(back to the list of all Panda meeting minutes)

Time

8 am PT

Attendees

Brian Yanny Wei Yang Richard Dubois James Chiang Wen Guan Mikolaj Kowalik Edward Karavakis Michelle Gower Jen Adelman-Mccarthy Fabio Hernandez Tim Jenness 

Regrets

Agenda:

  1. CM news
  2. Panda news
    1. uniform PQ name and batch job name?
    2. news on using Lancaster monitoring for HammerCloud? can it submit Panda jobs?
  3. Panda in IDF, show we delete them?
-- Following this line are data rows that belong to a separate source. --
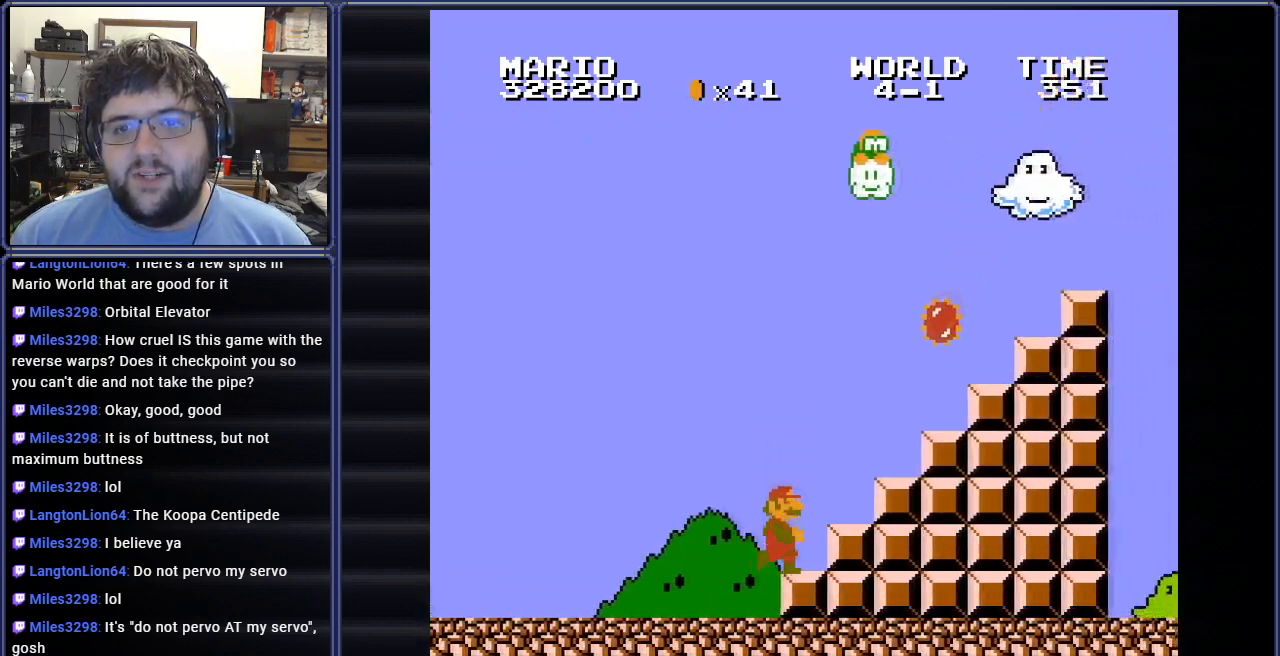
{"buttons": ["B"], "events": [[284, "DPAD_LEFT", "down"], [434, "DPAD_LEFT", "up"]]}
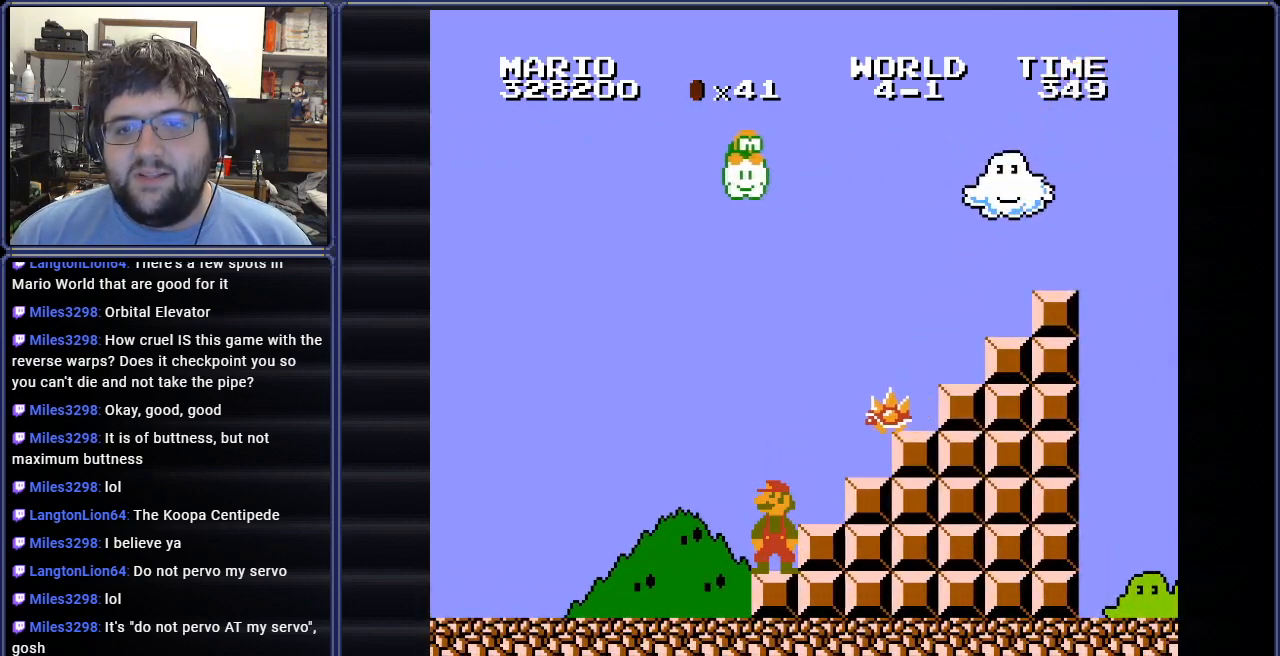
{"buttons": ["A", "B", "DPAD_RIGHT"], "events": [[183, "DPAD_RIGHT", "down"], [200, "A", "down"]]}
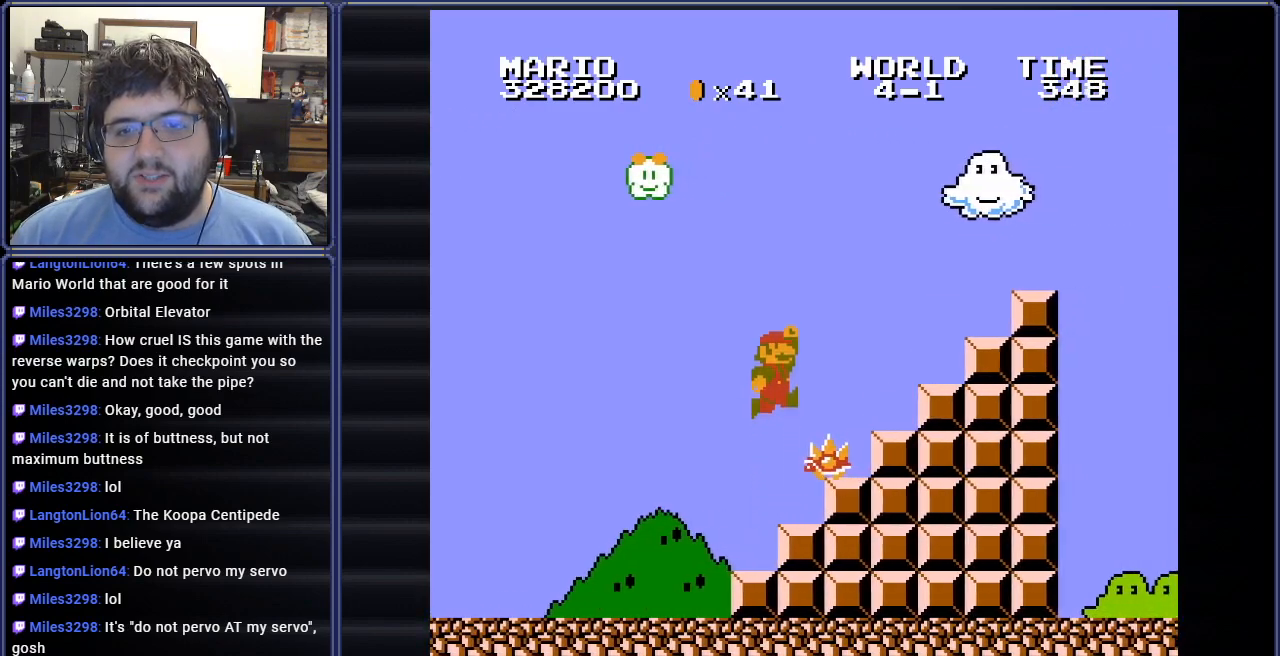
{"buttons": ["B", "DPAD_RIGHT"], "events": [[317, "A", "up"]]}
How?
  4. FYI: Update on Panda meets Rucio: discussion in Rucio data replication meeting on deterministic vs non-deterministic RSE 


Notes:

  1. CM News
    1. Can now use CM tools to submit to multi-DF (before we had to use bare bps commands). However, some features are needed in CM tools. e.g. need scripts to run chain-collection command.
    2. Working on accessing remote sites directly for debugging purpose.
    3. See a few job with long wall time >> CPU time. 
    4. more stress test after Panda config changes during winter break? Sierra will try later this week or next week.
    5. Heartbeat info from payload?
      1. pipeline team implemented logging infrastructure, and should be turn on
      2. pilot should monitor this and to avoid killing tasks.
      3. Wen will check and send a message to the pipeline team that we want to configure the logging infrastructure to emit heartbeat every 2h (ideally ~30m).
    6. Where to set the bps retry? In bps submission yaml. Currently per task? Wen will work on finer granularity.
  2. Panda News:
    1. fixed a problem in bps report.
    2. Event service is not ready yet. Need to fix a panda monitoring problem (Postgres specific).
    3. Readiness probe in k8s (suggested during Panda K8s deployment review) implemented.
    4. Panda/iDDS accept ping test. Currently probe the web frontend, not the backend agents.
  3. HammerCloud
    1. Peter is looking into it, based on Lancaster CE monitoring
    2. will include pipeline check jobs submitted via Panda.
  4. Panda meets Rucio
    1. Steve is working on registering output to Rucio. His script does in-place registration (avoid copying/upload). Work with non-deterministic RSEs but the main RSEs are all DF are deterministic. 
    2. Concern about extra info in Rucio DB is using non-deterministic RSEs widely.
    3. To use deterministic RSE, one question is how to handle Rucio scope.
    4. To be discussed in Rucio data replication meeting.